Randindex overflow error

deepcharles / ruptures

ruptures: change point detection in Python

BSD 2-Clause "Simplified" License

1.56k stars 161 forks source link

Randindex overflow error #266

Closed missrg11 closed 1 year ago

missrg11 commented 1 year ago

I have noticed that when working with long signals ( >150,000 samples), an overflow occurs on the Randindex calculations, resulting to negative value for disagreement and out-of-range value for Randindex.

Not sure if this is due to system settings or general issue, however I would suggest slight adjustment to the code in order to avoid it.

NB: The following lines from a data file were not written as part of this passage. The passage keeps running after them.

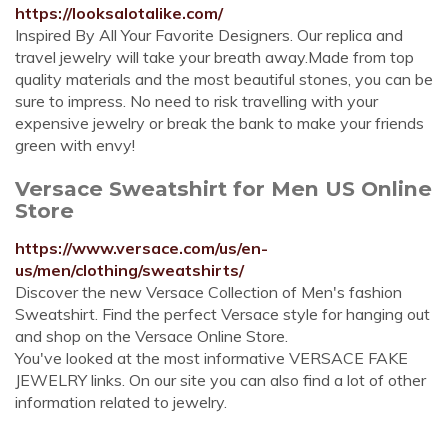
https://looksalotalike.com/
Inspired By All Your Favorite Designers. Our replica and
travel jewelry will take your breath away.Made from top
quality materials and the most beautiful stones, you can be
sure to impress. No need to risk travelling with your
expensive jewelry or break the bank to make your friends
green with envy!
Versace Sweatshirt for Men US Online
Store
https://www.versace.com/us/en-
us/men/clothing/sweatshirts/
Discover the new Versace Collection of Men's fashion
Sweatshirt. Find the perfect Versace style for hanging out
and shop on the Versace Online Store.
You've looked at the most informative VERSACE FAKE
JEWELRY links. On our site you can also find a lot of other
information related to jewelry.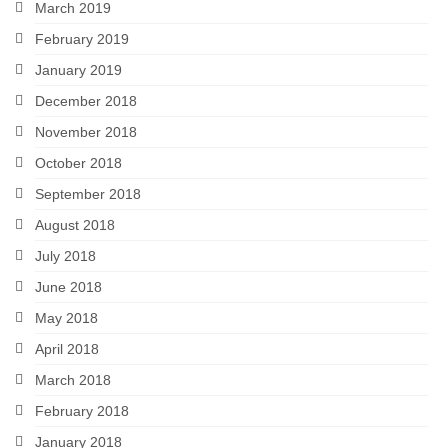
March 2019
February 2019
January 2019
December 2018
November 2018
October 2018
September 2018
August 2018
July 2018
June 2018
May 2018
April 2018
March 2018
February 2018
January 2018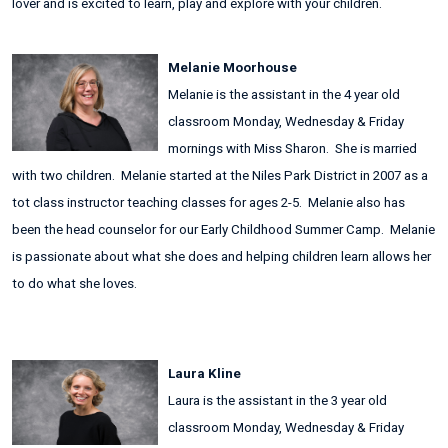
lover and is excited to learn, play and explore with your children.
Melanie Moorhouse
Melanie is the assistant in the 4 year old
classroom Monday, Wednesday & Friday
mornings with Miss Sharon. She is married
with two children. Melanie started at the Niles Park District in 2007 as a
tot class instructor teaching classes for ages 2-5. Melanie also has
been the head counselor for our Early Childhood Summer Camp. Melanie
is passionate about what she does and helping children learn allows her
to do what she loves.
Laura Kline
Laura is the assistant in the 3 year old
classroom Monday, Wednesday & Friday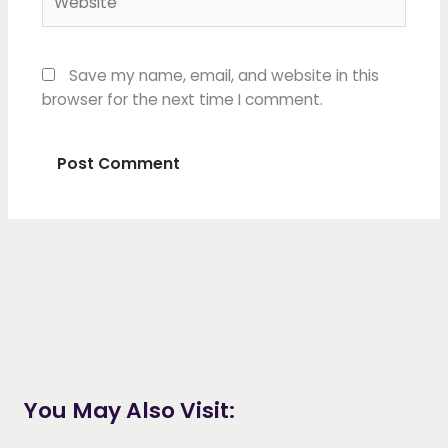
Save my name, email, and website in this
browser for the next time I comment.
You May Also Visit: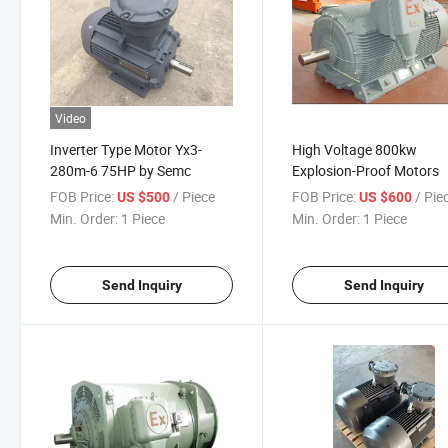
Video
Inverter Type Motor Yx3-
High Voltage 800kw
280m-6 75HP by Semc
Explosion-Proof Motors
FOB Price:
/ Piece
FOB Price:
/ Pie
US $500
US $600
Min. Order:
1 Piece
Min. Order:
1 Piece
Send Inquiry
Send Inquiry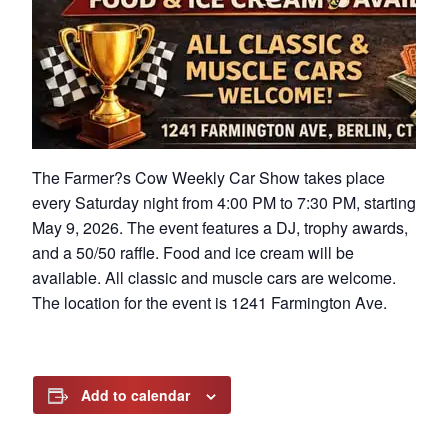
The Farmer?s Cow Weekly Car Show takes place
every Saturday night from 4:00 PM to 7:30 PM, starting
May 9, 2026. The event features a DJ, trophy awards,
and a 50/50 raffle. Food and ice cream will be
available. All classic and muscle cars are welcome.
The location for the event is 1241 Farmington Ave.
Add to calendar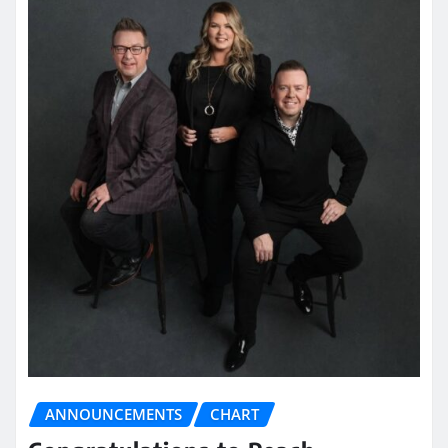
ANNOUNCEMENTS
CHART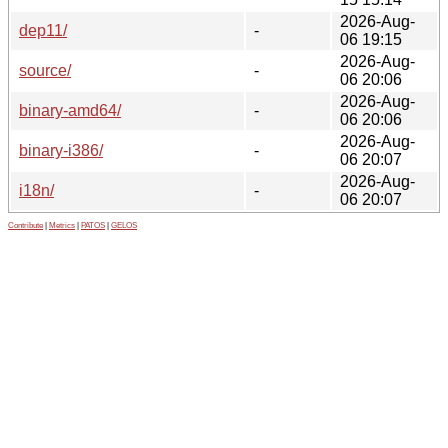
2026-Aug-
dep11/
-
06 19:15
2026-Aug-
source/
-
06 20:06
2026-Aug-
binary-amd64/
-
06 20:06
2026-Aug-
binary-i386/
-
06 20:07
2026-Aug-
i18n/
-
06 20:07
Contribute
|
Metrics
|
PATOS
|
GELOS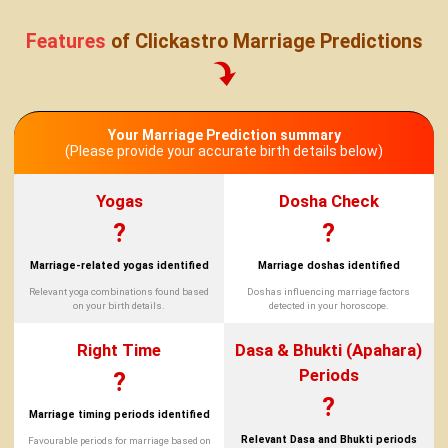
Features
of Clickastro Marriage Predictions
Your Marriage Prediction summary
(Please provide your accurate birth details below)
Yogas
Dosha Check
?
?
Marriage-related yogas identified
Marriage doshas identified
Relevant yoga combinations found based
Doshas influencing marriage factors
on your birth details.
detected in your horoscope.
Right Time
Dasa & Bhukti (Apahara)
Periods
?
?
Marriage timing periods identified
Relevant Dasa and Bhukti periods
Favourable periods for marriage based on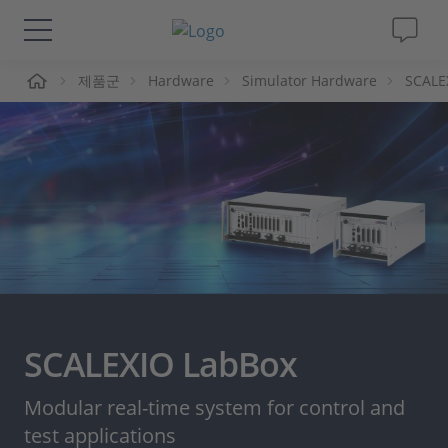
제품군
Hardware
Simulator Hardware
SCALE
솔루션 및 제품
Support
동영상
Magazine
회사
SCALEXIO LabBox
인재채용
Modular real-time system for control and
test applications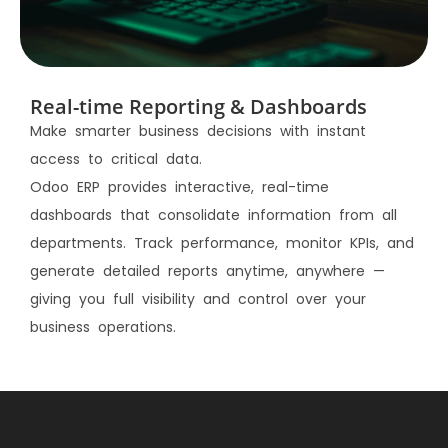
Real-time Reporting & Dashboards
Make smarter business decisions with instant
access to critical data.
Odoo ERP provides interactive, real-time
dashboards that consolidate information from all
departments. Track performance, monitor KPIs, and
generate detailed reports anytime, anywhere —
giving you full visibility and control over your
business operations.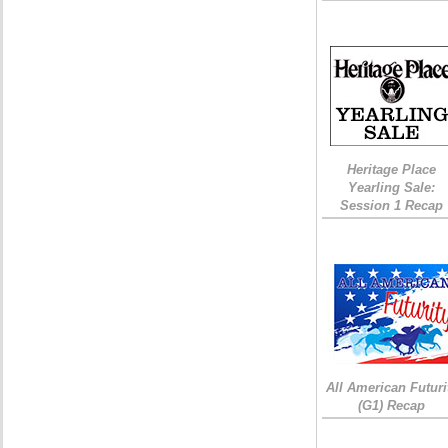
Heritage Place
Yearling Sale:
Session 1 Recap
All American Futuri
(G1) Recap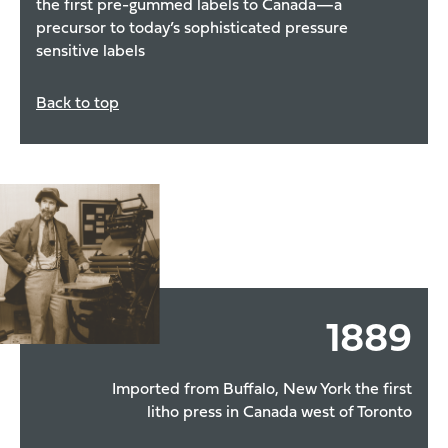
the first pre-gummed labels to Canada—a
precursor to today’s sophisticated pressure
sensitive labels
Back to top
1889
Imported from Buffalo, New York the first
litho press in Canada west of Toronto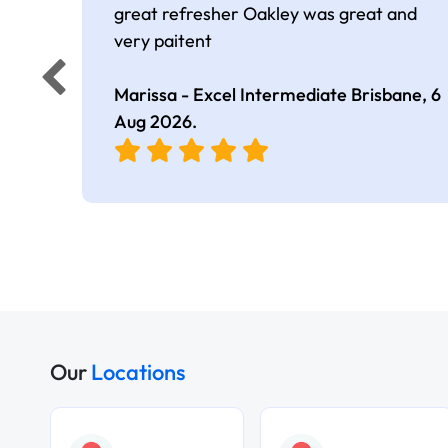
great refresher Oakley was great and
very paitent
Marissa - Excel Intermediate Brisbane,
6
Aug 2026
.
Our
Locations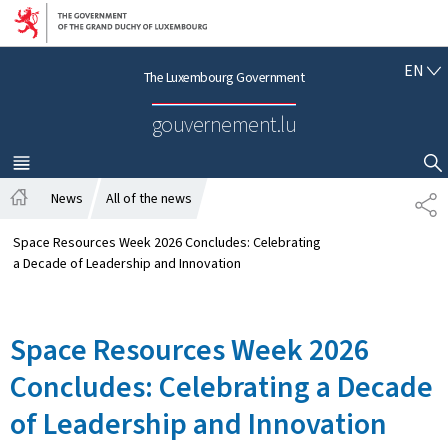
Go to main navigation
Go to content
E
EN
The Luxembourg Government
N
G
gouvernement.lu
L
I
S
MENU
MAIN
SHOW HIDE SEARCH
H
News
All of the news
S
H
H
o
A
Space Resources Week 2026 Concludes: Celebrating
m
R
a Decade of Leadership and Innovation
e
E
Space Resources Week 2026
Concludes: Celebrating a Decade
of Leadership and Innovation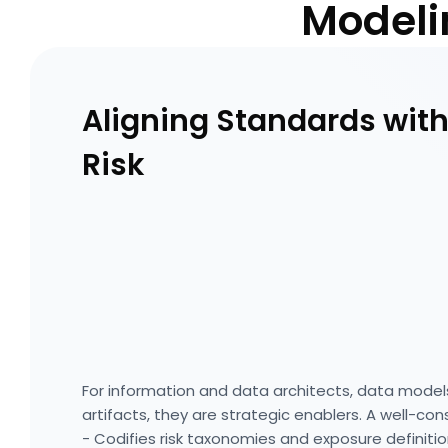
Modeli
Aligning Standards with
Risk
For information and data architects, data model
artifacts, they are strategic enablers. A well-co
- Codifies risk taxonomies and exposure definiti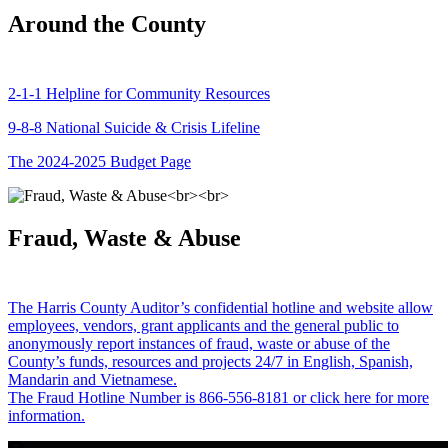
Around the County
2-1-1 Helpline for Community Resources
9-8-8 National Suicide & Crisis Lifeline
The 2024-2025 Budget Page
Fraud, Waste & Abuse
The Harris County Auditor’s confidential hotline and website allow
employees, vendors, grant applicants and the general public to
anonymously report instances of fraud, waste or abuse of the
County’s funds, resources and projects 24/7 in English, Spanish,
Mandarin and Vietnamese.
The Fraud Hotline Number is 866-556-8181 or click here for more
information.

The issue does not occur when the order or the calculations changes.

Hence, within the Randindex function to replace this:

disagreement /= n_samples * (n_samples - 1) / 2

with this:

disagreement = (disagreement/n_samples) / (n_samples - 1) / 2

oboulant commented 1 year ago

Hi @missrg11 ,

Thx for your interest in ruptures !

Could you share here a code snippet to reproduce the issue ? I would like to investigate this a bit deeper.

Best !

missrg11 commented 1 year ago

Hi, thanks for getting back to me on this.

After investigating more on the issue, it had to do with the fact that the lists with breakpoints used as input arguments were int32 rather than int.

When the lists contain int elements, the existing code works just fine.

oboulant commented 1 year ago

Thx for the info ! Please, do not hesitate to send a code snippet so we can replicate this issue and make sure we cover every possible explanations.

Now, extrapolating on the new information you provided :

If breakpoints are indeed numpy lists of intXX dtype, then yes min and max values are governed by - 2**(XX-1)< value < 2**(XX-1)-1. If you are in int32, then -2147483648< value < 2147483647. And indeed, for signal for size ~150k, then n_samples * (n_samples - 1) / 2 is larger than 2147483647. Which may cause an overflow at the denominator.

Otherwise, if breakpoints are List of Python plain int, then you should be fine since there is no longer a limit to the value of integers (here)

oboulant commented 1 year ago

Closing this issue for now ! Please feel free to reopen if needed !